Figure 3. Molecular regulation of PGC migration paths

a | Drosophila melanogaster. i. The G-protein coupled receptor (GPCR) Trapped in endoderm 1 (Tre1) regulates transepithelial migration of primordial germ cells (PGCs) through the midgut. Tre1 might regulate Rho1, triggering cytoskeletal changes necessary for migration. ii. Wunen and Wunen2 (Wun and Wun2) regulate migration into the mesoderm. Wun and Wun2 are expressed at sites that PGCs avoid, such as the ventral midgut, and in PGCs. Data suggest that Wun and Wun2 hydrolyze an extracellular phospholipid that functions as a PGC attractant and survival factor. iii. PGCs are attracted to somatic gonad precursors (SGPs) by the 3-hydroxy-3-methylglutaryl coenzyme A reductase (Hmgcr) pathway, which adds a geranyl-geranyl (GG) group to a putative chemoattractant. Multidrug resistance 49 (Mdr49), an ABC transporter, is required for chemoattractant secretion. b | Zebrafish. PGCs expressing the GPCR Chemokine (CXC motif) Receptor 4b (CXCR4b) migrate towards the CXCR4b ligand, stromal derived factor 1a (SDF-1a), secreted by somatic cells.

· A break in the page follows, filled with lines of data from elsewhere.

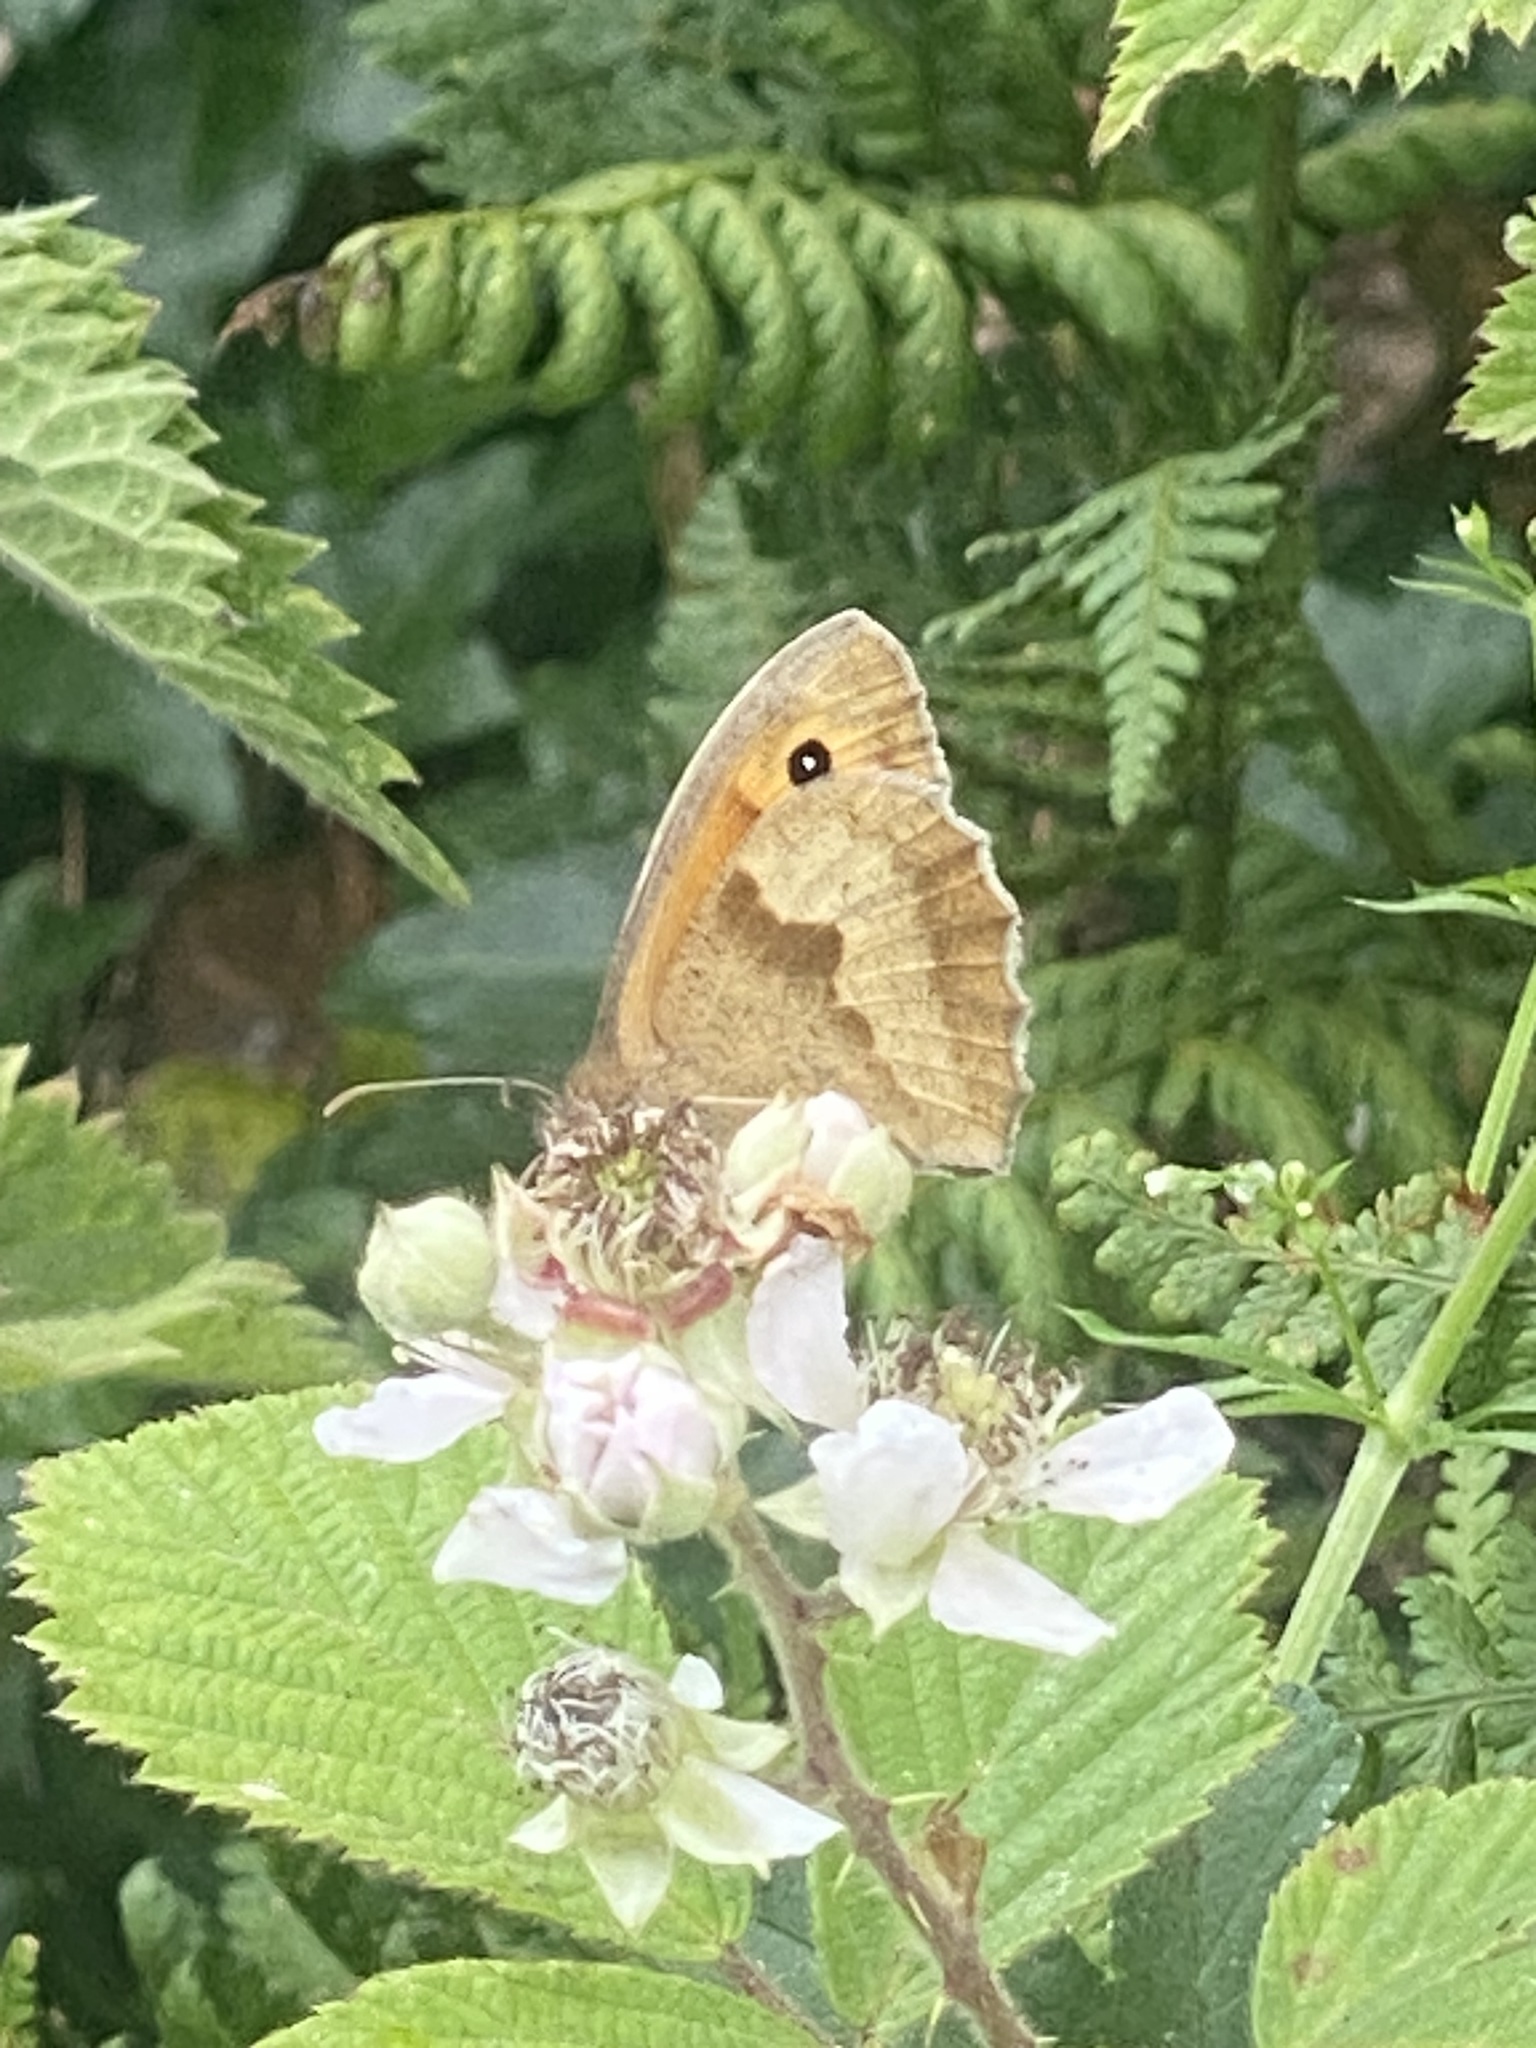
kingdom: Animalia
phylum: Arthropoda
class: Insecta
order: Lepidoptera
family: Nymphalidae
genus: Maniola
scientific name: Maniola jurtina
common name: Meadow brown
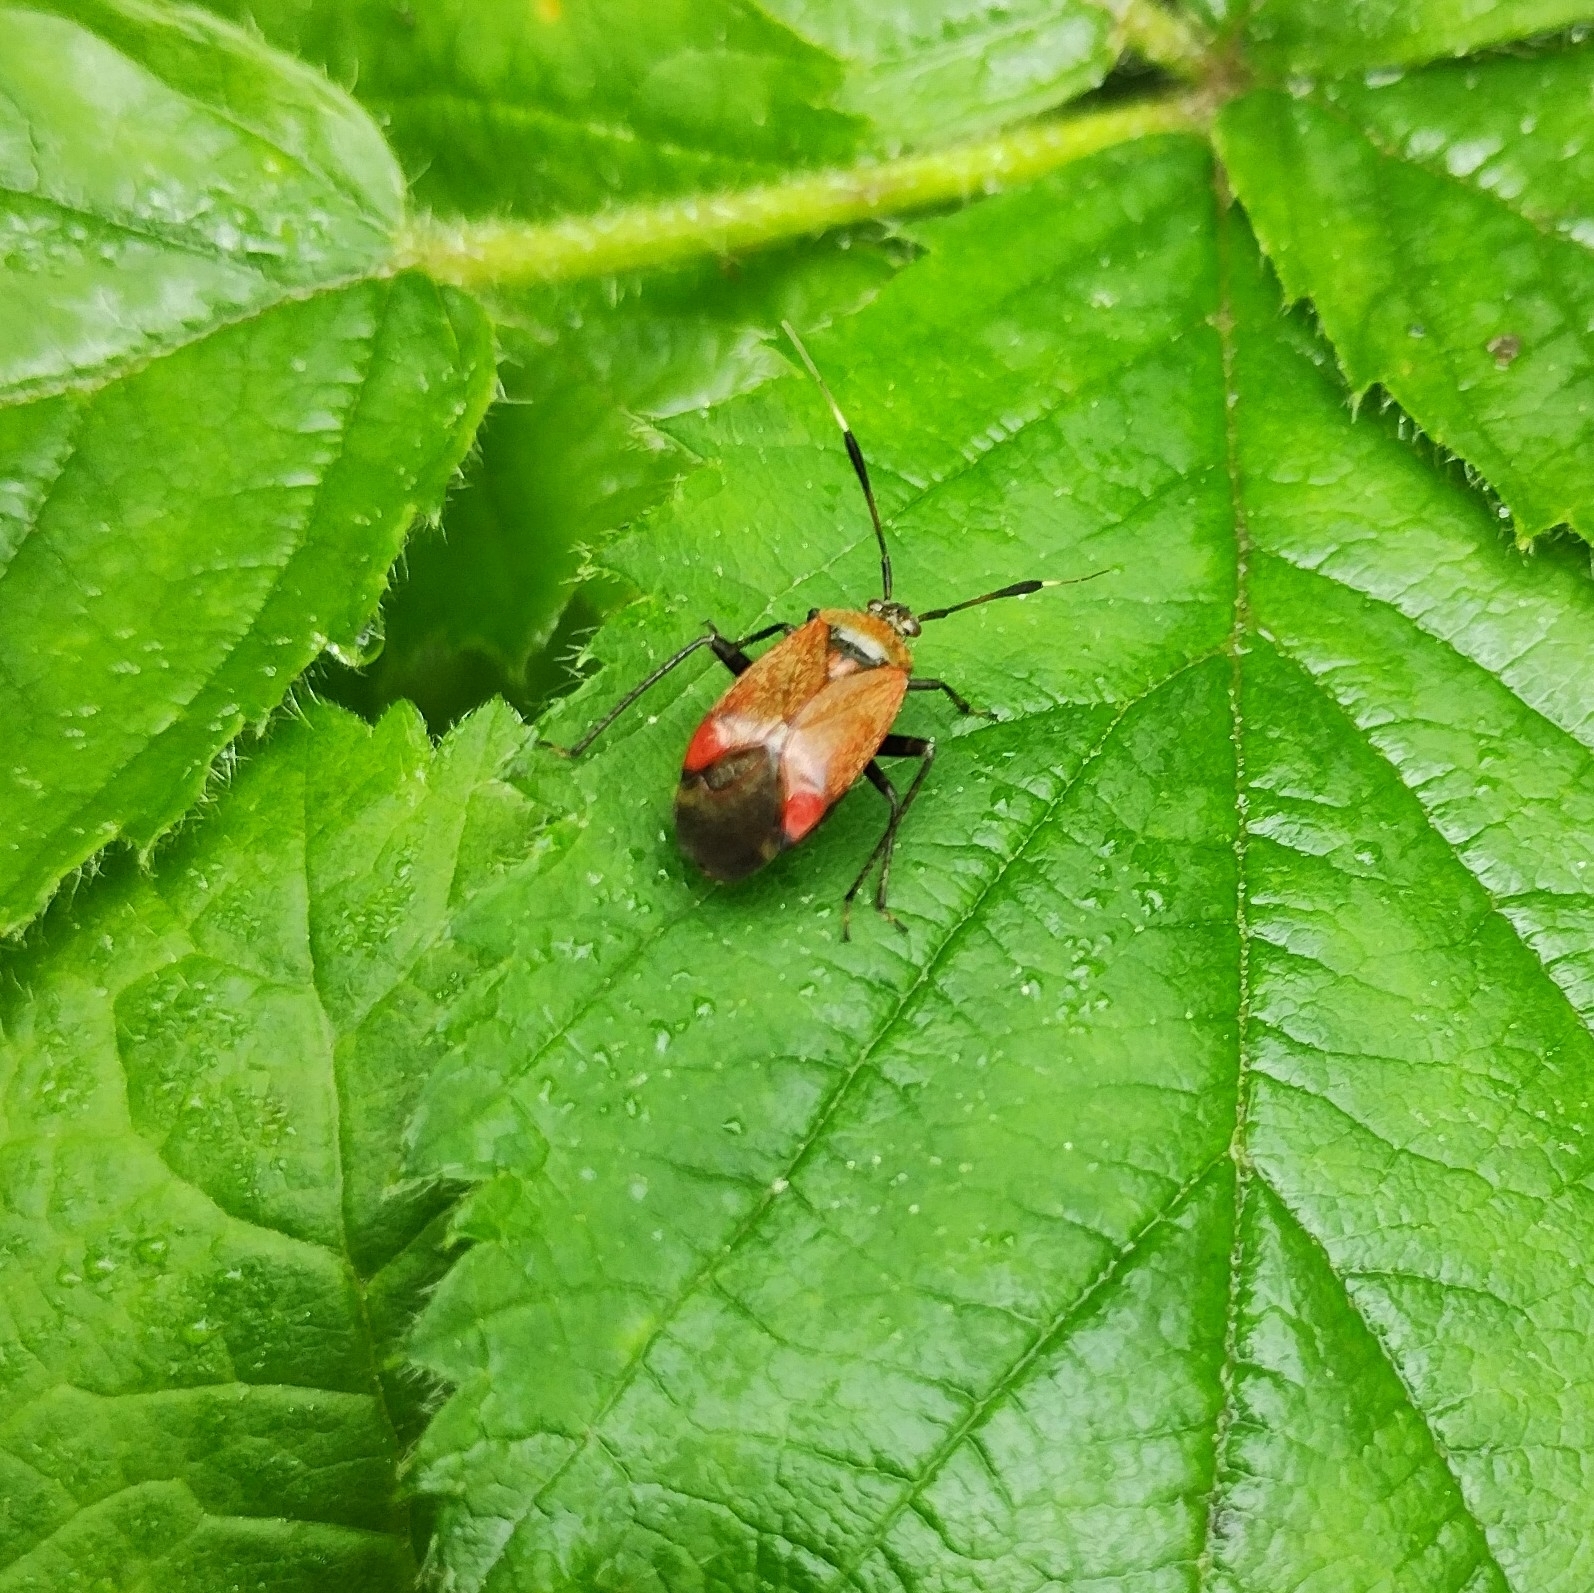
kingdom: Animalia
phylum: Arthropoda
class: Insecta
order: Hemiptera
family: Miridae
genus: Deraeocoris
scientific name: Deraeocoris ruber
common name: Plant bug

Another somatically-expressed GPCR, CXCR7b, promotes internalization and degradation of SDF-1a, which might lead to proper gradient formation and precise targeting of PGCs. Following PGC migration to an intermediate target, a new group of distant somatic cells begins expressing SDF-1a, directing PGCs to new targets. c | Mouse. PGC migration to the genital ridges is controlled by the GPCR CXCR4 and its ligand SDF-1. SDF-1 is expressed by the somatic cells of the genital ridge and PGCs express CXCR4. Integrin β1 is also required for this step. PGC motility and survival requires the receptor tyrosine kinase c-Kit and its ligand Steel. Steel is expressed by somatic cells surrounding PGCs throughout migration.